More Statistical Functions

NumPy offers additional statistical functions:

  • np.corrcoef() for correlation between height and weight.
  • np.std() for standard deviation.
  • np.sum() and np.sort() are also available, with advantage of speed.

Simulating Data with NumPy

You can generate data using NumPy for analysis.

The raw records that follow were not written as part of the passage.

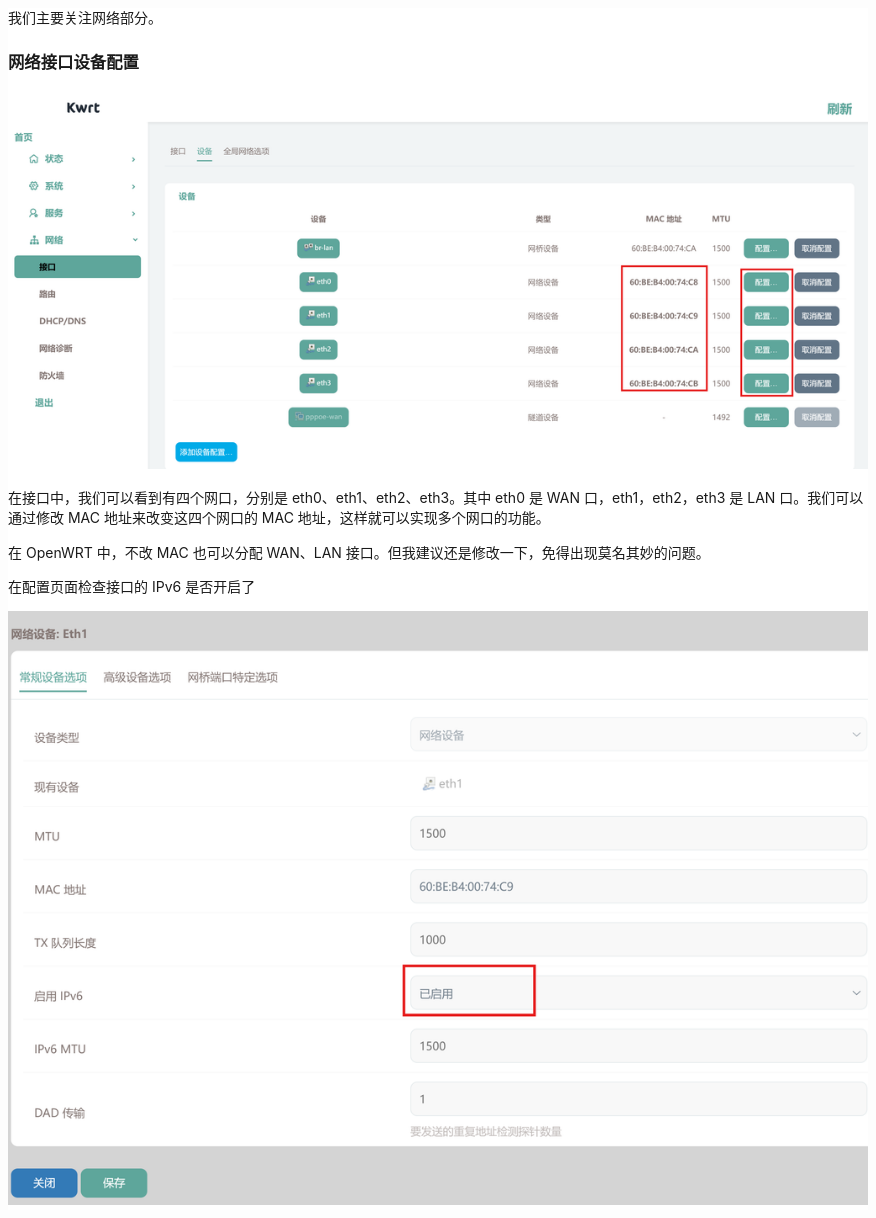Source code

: 
我们主要关注网络部分。

### 网络接口设备配置

![](改网口MAC.png)

在接口中，我们可以看到有四个网口，分别是 eth0、eth1、eth2、eth3。其中 eth0 是 WAN 口，eth1，eth2，eth3 是 LAN 口。我们可以通过修改 MAC 地址来改变这四个网口的 MAC 地址，这样就可以实现多个网口的功能。

在 OpenWRT 中，不改 MAC 也可以分配 WAN、LAN 接口。但我建议还是修改一下，免得出现莫名其妙的问题。

在配置页面检查接口的 IPv6 是否开启了

![](检查接口IPv6.png)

  • Use np.random to create random datasets.
  • np.column_stack() can combine columns into a 2D array.

Example:

heights = np.random.normal(1.75, 0.1, 5000)  
weights = np.random.normal(70, 15, 5000)
np_city = np.column_stack((heights, weights))

Use in an example

Consider the track players data below which is a 2D Numpy array with 3 columns: height (cm), weight (kg), age (years). The data has 8024 rows, but for simplicity, we'll just use the first few rows.

import numpy as np

track = [
[180, 78.4, 22],
[215, 102.7, 28],
[210, 98.5, 25],
[188, 75.2, 22],
[176, 73.6, 20],
[209, 99.3, 30],
[200, 95.5, 27],
[190, 86.4, 24],
.......
]

np_track = np.array(track)

Create numpy array np_height_in that is equal to first column of np_track. Then print the median and mean height of the players.

np_height_in = np_track[:,0]
track_mean = np.mean(np_height_in)
track_median = np.median(np_height_in)

print("Mean: " + str(track_mean))
print("Median: " + str(track_median))

Output:

Mean: 196.0  
Median: 195.0

Next, get the standard deviation on height.

track_stddev = np.std(np_height_in) 
print("Standard Deviation: " + str(track_stddev))

Output:

Standard Deviation: 13.683932183404009 

Finally, determine if big players tend to be heavier. To do this, we can find the correlation between the height and weight, which is the first and second column of the numpy array.

track_correl = np.corrcoef(
np_track[:,0],
np_track[:,1]
)
print("Correlation: " + str(track_correl))

Output:

Correlation: [[1.         0.95853218]
[0.95853218 1. ]]